Aufgabenstellung. Geben Sie aus dem unten stehenden Text über die Autonomie der Wolgadeutschen den Abschnitt wortgetreu aus, beginnend bei „Die Autonomie sowjetischen“ und endend bei „Gebietes Saratow unterstand.“.

Vorliegender Text.
▼▼▼
In Wirklichkeit wollten die Bolschewiken keine freie und uneingeschränkte Entwicklung der Nation. Die Sowjetmacht konnte die Autonomie deswegen nicht zulassen, weil die Macht im Inneren dann bei der nationalen deutschen Bourgeoisie gelegen hätte. Stalin meinte, dass sie für eine Autonomie wären, „in der die Bourgeoisie-Angehörigen aller Nationalitäten nicht nur aus den Behörden entfernt, sondern auch von der Teilnahme an den Wahlen der Regierungsorgane ausgeschlossen würden“. Gleichzeitig wollten sich die Bolschewiken die Unterstützung der nicht russichen Völker sichern und dadurch die Entfaltung des Revolutionsprozesses erleichtern. Mit solchen Widersprüchen wurde dann also auch 1918 das autonome Wolga-Gebiet gegründet. Sämtliche Aktivitäten, die mit seiner Schaffung in Zusammenhang standen, wurden vom Wolga-Kommissariat für deutsche Angelegenheiten realisiert. Ihm wurde direkt die Anweisung erteilt, zum „ideologischen Zentrum sozialistischer Arbeit unter der deutschen werktätigen Bevölkerung zu werden“, die „Volks-selbstverwaltung auf sozialistischen Grundlagen“ zu garantieren. Die Bolschewiken sahen die nationale Idee, die Ergebenheit gegenüber nationalen Interessen als wichtigstes Hindernis auf dem Weg zur Erreichung ihrer Ziele an. Sie wollten eine weltweite klassenlose Gesellschaft ohne Staat und nationale Unterschiede schaffen. Deswegen gehörte die Richtlinie für ein allmähliches Verschwinden der nationalen Grundlage zu einem der wesentlichsten Elemente im Programm des bolschewistischen Regimes.
Die Autonomie sowjetischen Typs sollte über politische Souveränität verfügen. Aber am Beispiel der Geschichte der SSR der Wolgadeutschen und der deutschen nationalen Bezirke kann man sehr gut sehen, dass es in der Autonomie sowjetischen Typs eine solche Souveränität nicht gab, alle ihre verkündeten national-staatlichen Rechte waren in Wirklichkeit blanke Lügen. Es genügt zu sagen, dass im Jahre 1937 gemäß der Verfassung der UdSSR die Deutsche Wolgarepublik sich dem höchsten Organ der Staatsmacht der RSFSR unterwerfen sollte, faktisch jedoch dem Regionskomitee der WKP (B) des ihm benachbarten Gebietes Saratow unterstand.
▲▲▲
Daten.
▼▼▼
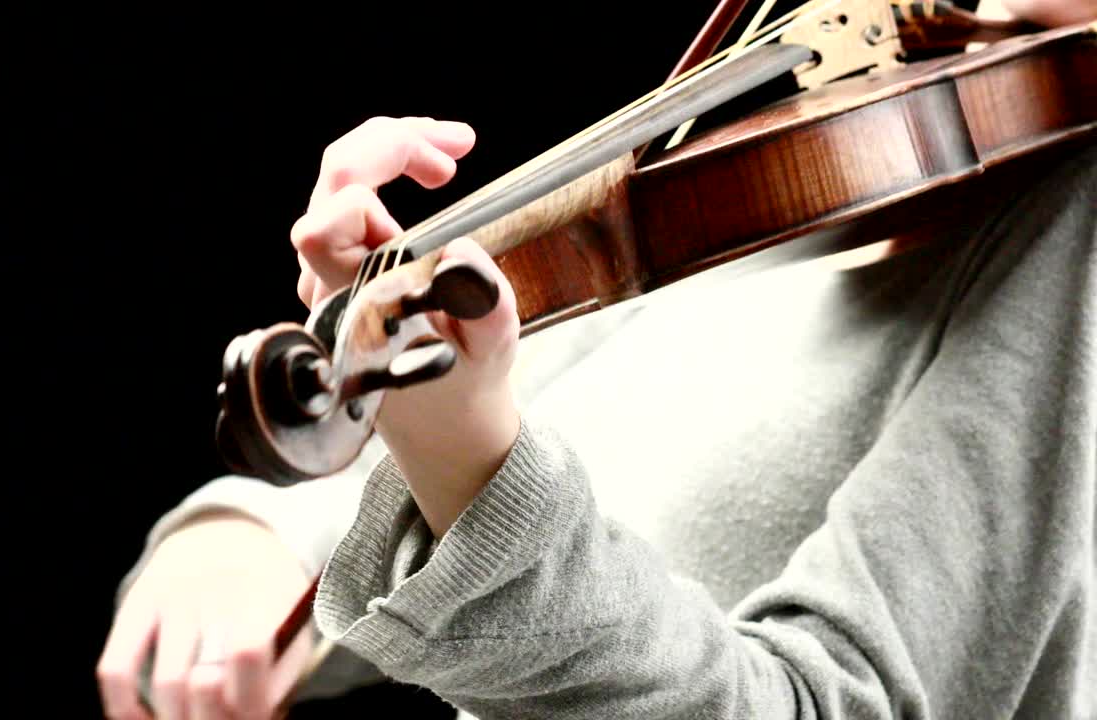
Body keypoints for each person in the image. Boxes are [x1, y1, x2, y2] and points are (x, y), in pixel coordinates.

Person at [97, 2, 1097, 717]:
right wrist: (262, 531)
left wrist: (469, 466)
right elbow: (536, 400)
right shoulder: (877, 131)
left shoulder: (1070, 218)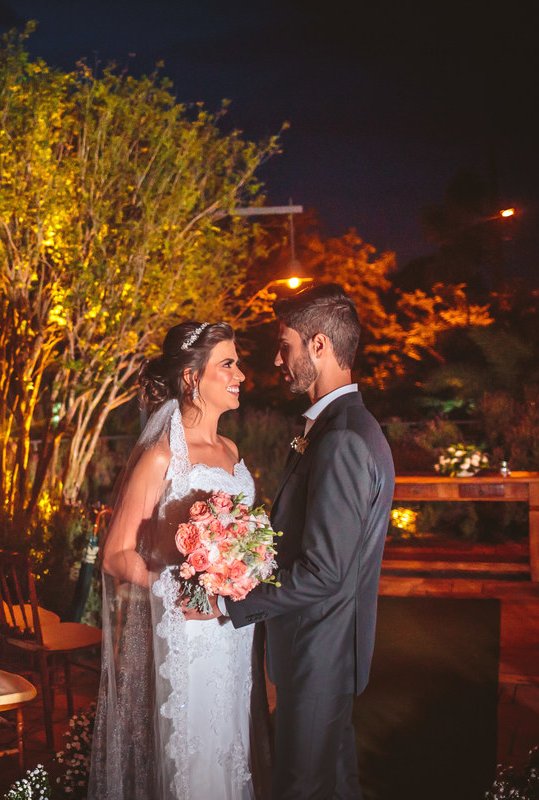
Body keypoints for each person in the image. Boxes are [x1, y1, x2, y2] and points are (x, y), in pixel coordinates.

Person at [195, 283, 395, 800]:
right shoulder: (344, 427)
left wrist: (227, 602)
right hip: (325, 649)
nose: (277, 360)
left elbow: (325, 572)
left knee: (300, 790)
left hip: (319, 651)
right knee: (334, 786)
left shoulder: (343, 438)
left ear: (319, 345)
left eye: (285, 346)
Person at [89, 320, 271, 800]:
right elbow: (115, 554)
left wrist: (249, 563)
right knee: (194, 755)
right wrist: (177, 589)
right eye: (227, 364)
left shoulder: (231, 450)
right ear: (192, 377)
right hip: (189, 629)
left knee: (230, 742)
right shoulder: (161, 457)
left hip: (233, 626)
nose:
▲▲▲
Ihre Lösung.
Die Autonomie sowjetischen Typs sollte über politische Souveränität verfügen. Aber am Beispiel der Geschichte der SSR der Wolgadeutschen und der deutschen nationalen Bezirke kann man sehr gut sehen, dass es in der Autonomie sowjetischen Typs eine solche Souveränität nicht gab, alle ihre verkündeten national-staatlichen Rechte waren in Wirklichkeit blanke Lügen. Es genügt zu sagen, dass im Jahre 1937 gemäß der Verfassung der UdSSR die Deutsche Wolgarepublik sich dem höchsten Organ der Staatsmacht der RSFSR unterwerfen sollte, faktisch jedoch dem Regionskomitee der WKP (B) des ihm benachbarten Gebietes Saratow unterstand.